Building a Dataset: Image Classification


After determining that an Image Classifier is the right solution for your use case, you'll need to collect and prepare your training data. This guide walks you through the process using the example of classifying art supplies.

Step 1: Define Your Classification Classes

Begin by identifying the categories (classes) you want your model to predict. It's best to start with broader classes for initial proof-of-concept, then get more specific in subsequent training iterations.

Example class hierarchy for art supplies:

  • Broad classes: Drawing supply, Painting supply, Sculpting supply
  • More specific classes: Paint brush, Pencil, Paint, Canvas, Marker, Clay
  • Highly specific classes: Flat brush, Round brush, Filbert brush, Fan brush

Start with 3-5 broader classes for your first training run. This helps establish a baseline model before tackling more granular classifications.

Step 2: Collect Representative Data

Your dataset must accurately represent real-world scenarios where your model will operate.

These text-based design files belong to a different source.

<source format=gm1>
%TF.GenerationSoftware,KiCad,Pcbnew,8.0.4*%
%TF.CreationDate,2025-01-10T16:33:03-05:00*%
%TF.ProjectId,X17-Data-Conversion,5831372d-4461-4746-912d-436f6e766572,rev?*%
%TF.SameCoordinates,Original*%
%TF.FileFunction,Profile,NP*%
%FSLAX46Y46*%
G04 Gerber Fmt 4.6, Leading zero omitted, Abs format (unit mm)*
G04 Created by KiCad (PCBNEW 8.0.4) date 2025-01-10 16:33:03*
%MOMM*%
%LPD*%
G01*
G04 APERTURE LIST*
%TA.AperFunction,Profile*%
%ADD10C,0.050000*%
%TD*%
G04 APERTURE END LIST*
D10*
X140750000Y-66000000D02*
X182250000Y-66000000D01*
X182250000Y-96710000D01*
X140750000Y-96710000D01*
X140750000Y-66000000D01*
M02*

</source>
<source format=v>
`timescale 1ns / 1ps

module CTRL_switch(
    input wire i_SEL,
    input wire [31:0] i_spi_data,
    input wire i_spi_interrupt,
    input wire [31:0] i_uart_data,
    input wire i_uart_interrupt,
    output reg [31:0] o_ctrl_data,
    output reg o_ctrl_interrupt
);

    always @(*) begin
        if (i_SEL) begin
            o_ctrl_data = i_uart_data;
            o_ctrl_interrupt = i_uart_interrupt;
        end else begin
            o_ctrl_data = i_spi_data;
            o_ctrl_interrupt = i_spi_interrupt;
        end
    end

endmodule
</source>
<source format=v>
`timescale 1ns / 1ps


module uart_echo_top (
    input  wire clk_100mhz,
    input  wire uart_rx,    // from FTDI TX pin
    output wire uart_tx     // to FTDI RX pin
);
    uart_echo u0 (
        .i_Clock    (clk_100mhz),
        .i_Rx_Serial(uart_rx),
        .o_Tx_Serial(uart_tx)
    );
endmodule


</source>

Key considerations when collecting images:

  • Lighting conditions: Include various lighting situations (bright, dim, natural, artificial)
  • Image quality: Gather images at resolutions similar to what will be used in production
  • Camera angles: Include multiple perspectives of each object
  • Backgrounds: Capture objects against various realistic backgrounds
  • Product variations: Include different models, colors, and configurations of each item
  • Add-on options: Include variations with common accessories if relevant

The quality of your dataset directly impacts model performance. Real-world representativeness is crucial.

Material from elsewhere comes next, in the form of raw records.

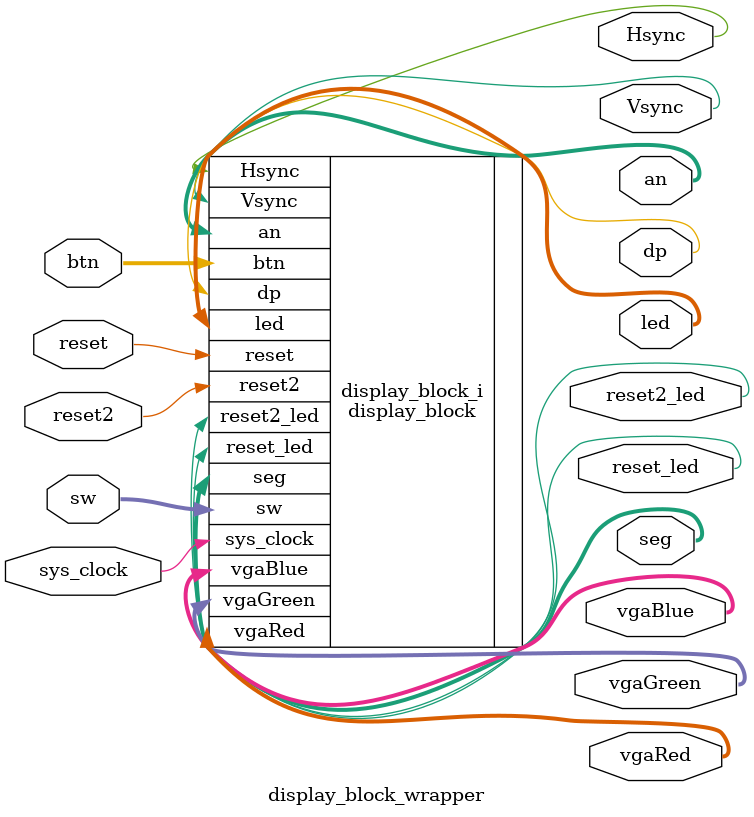
<source format=v>
`timescale 1 ps / 1 ps

module display_block_wrapper
   (Hsync,
    Vsync,
    an,
    btn,
    dp,
    led,
    reset,
    reset2,
    reset2_led,
    reset_led,
    seg,
    sw,
    sys_clock,
    vgaBlue,
    vgaGreen,
    vgaRed);
  output Hsync;
  output Vsync;
  output [3:0]an;
  input [3:0]btn;
  output [0:0]dp;
  output [2:0]led;
  input reset;
  input reset2;
  output reset2_led;
  output reset_led;
  output [6:0]seg;
  input [2:0]sw;
  input sys_clock;
  output [3:0]vgaBlue;
  output [3:0]vgaGreen;
  output [3:0]vgaRed;

  wire Hsync;
  wire Vsync;
  wire [3:0]an;
  wire [3:0]btn;
  wire [0:0]dp;
  wire [2:0]led;
  wire reset;
  wire reset2;
  wire reset2_led;
  wire reset_led;
  wire [6:0]seg;
  wire [2:0]sw;
  wire sys_clock;
  wire [3:0]vgaBlue;
  wire [3:0]vgaGreen;
  wire [3:0]vgaRed;

  display_block display_block_i
       (.Hsync(Hsync),
        .Vsync(Vsync),
        .an(an),
        .btn(btn),
        .dp(dp),
        .led(led),
        .reset(reset),
        .reset2(reset2),
        .reset2_led(reset2_led),
        .reset_led(reset_led),
        .seg(seg),
        .sw(sw),
        .sys_clock(sys_clock),
        .vgaBlue(vgaBlue),
        .vgaGreen(vgaGreen),
        .vgaRed(vgaRed));
endmodule

</source>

Step 3: Audit Your Dataset

Review your collected images to ensure quality and eliminate potential issues:

  1. Remove duplicates and near-duplicates

    • Delete identical images
    • Remove images that are too similar and don't add new information

    Example: If you have two paint brushes with the same brush tip and body color but different brands, keep only one

  2. Standardize file formats

    • Ensure all images use the same format (JPEG, PNG, etc.)
    • Convert or remove images in different formats
  3. Normalize image dimensions

    • Ensure images have roughly similar height and width
    • Very different image sizes can negatively impact training

Step 4: Structure Your Dataset

Now that you have high-quality images, organize them for training:

  1. Split the dataset into distinct sets:

    • Training set (80%): Used to teach the model
    • Testing set (20%): Used to evaluate model performance
  2. Ensure balanced class distribution

    • Each class should have approximately the same number of images
    • Example: 20 images of paint brushes, 20 images of pencils, 20 images of canvases, etc.

    Imbalanced classes can lead to biased models that perform well only on over-represented classes

Step 5: Organize Files and Folders

Create a folder structure that clearly indicates both the purpose of each image and its class:

dataset/
├── training/            # 80% of your images
│   ├── paintbrushes/    # Class folder
│   │   ├── brush1.jpg
│   │   ├── brush2.jpg
│   │   └── ...
│   ├── pencils/         # Class folder
│   │   ├── pencil1.jpg
│   │   └── ...
│   └── ...
├── test/                # 20% of your images for final evaluation
│   ├── paintbrushes/
│   │   └── ...
│   ├── pencils/
│   │   └── ...
│   └── ...
└── validation/          # Optional subset of training data
    ├── paintbrushes/
    │   └── ...
    └── ...

Folder details:

  • Training folder: Contains approximately 80% of your dataset, organized into subfolders by class. The model learns from these images during training.
  • Test folder: Contains approximately 20% of your dataset, organized into the same class structure. These images are used to evaluate your model's performance after training is complete.
  • Validation folder: Uses the same structure as training and test folders. This set is typically created by setting aside a portion of your training data during the training process to monitor progress. Some training workflows create this automatically, while others require you to prepare it manually.

The folder names (paintbrushes, pencils, etc.) serve as the class labels for your model. Ensure they're correctly spelled and consistently used across all dataset directories.

Next Steps

After completing these steps, your dataset is ready for the image classification training process. The quality and organization of your dataset will directly impact your model's accuracy and performance.